Dear Mom,
I miss you. A lot. And I know that you don’t know, nor do you care. If you cared, things would be different. But I’m not your little girl anymore, and it hurts me more every time I realize that.
Ever since dad moved back, and I started college, things haven’t been the same. You drink more; you started doing drugs, and you’ve become a lifeless soul in the shell of a person I used to love. I don’t know how to get along without my mom. I’m still a little girl. Though I’m 19 and in college, though I have a fiancé and I’m starting my own life, that doesn’t mean I wanted to lose you like this.
Physically, you haven’t gone anywhere. But when you drink, you disappear. You’re not the loving, quick-witted, brilliant jokester that I used to look up to. You’re just an example of why I should never, ever drink.
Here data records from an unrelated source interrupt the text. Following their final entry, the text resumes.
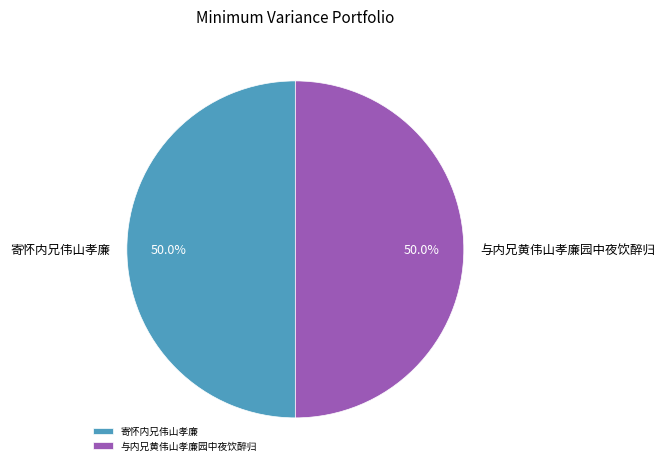

What is the ratio of the value at 与内兄黄伟山孝廉园中夜饮醉归 to the value at 寄怀内兄伟山孝廉?

1.0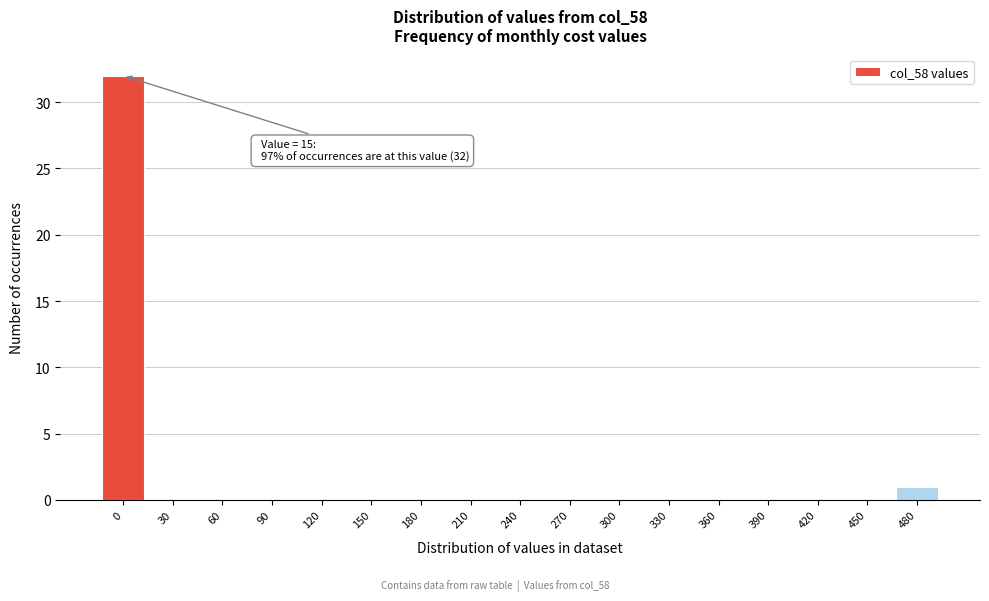

Reading right to left, list all the values displayed in this chart.

480=1	450=0	420=0	390=0	360=0	330=0	300=0	270=0	240=0	210=0	180=0	150=0	120=0	90=0	60=0	30=0	0=32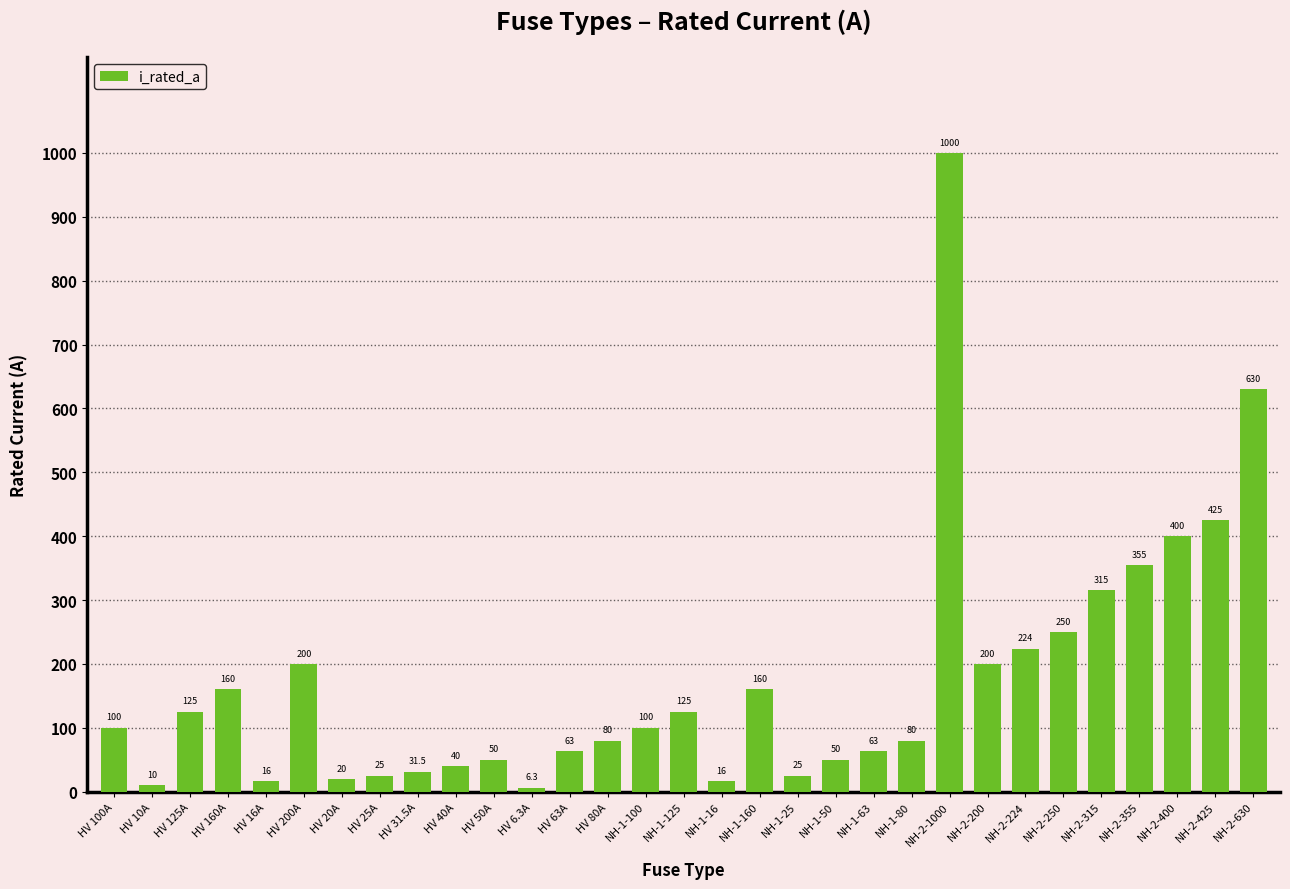

Is it true that the value at HV 200A is 289.0?

False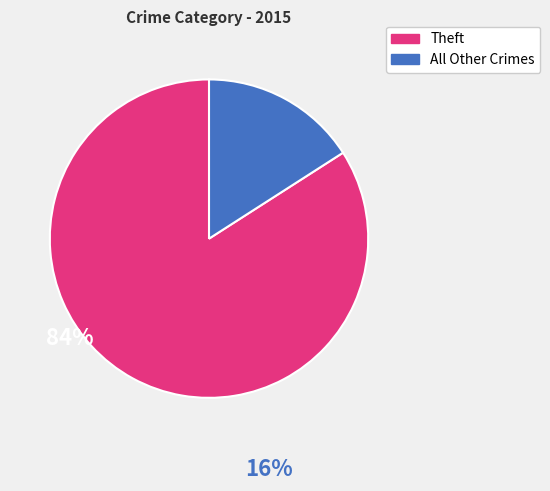

Combined, do All Other Crimes and Theft account for over 50%?

Yes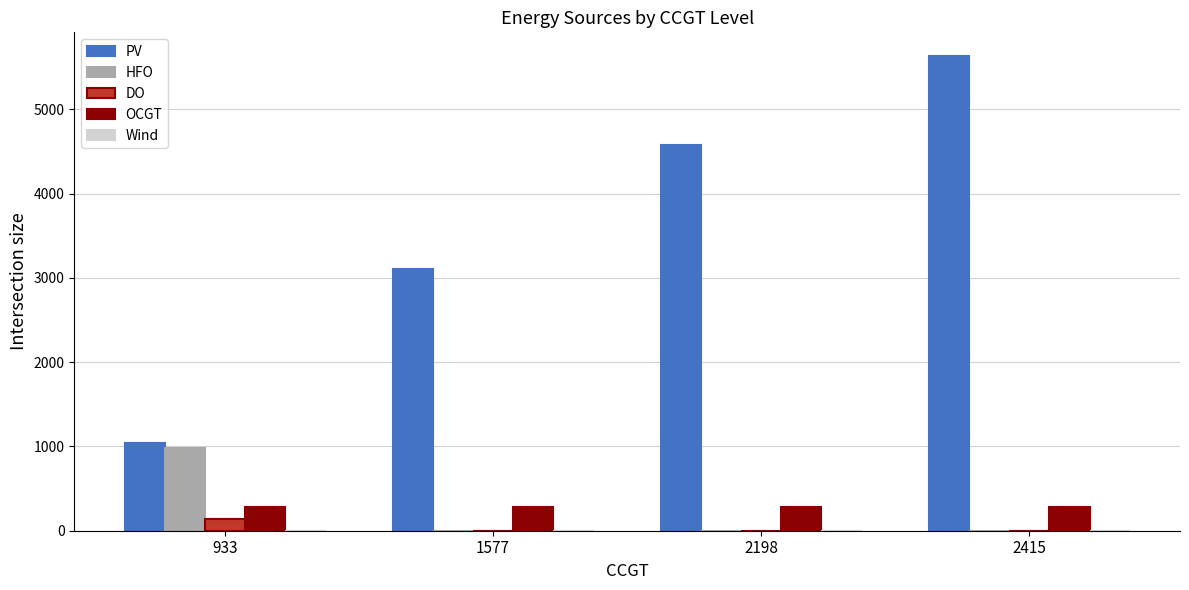

What is the total value across all series at 933?

2441.0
And I guess you’re doing a great job.
It hurts me when you drink. It does. And I’ve told you a hundred times over. But I guess my pain, worry, and despair just isn’t enough to convince you to stop. I miss you so much. I come home from school, and you’re the first person I want to see, because you’re my mom and I love you. But when you drink, you’re not my mom. You’re just…alien to me.
Please come back. I’m slowly losing you forever, and I’m not ready to accept that yet. I hope that there will be one night where you’re sober, and you remember the things I’ve said. It kills me when you forget what we talk about, because a few times I’ve told you deep things I couldn’t tell anyone else, and it doesn’t matter. I just need my mom. I really need my mom.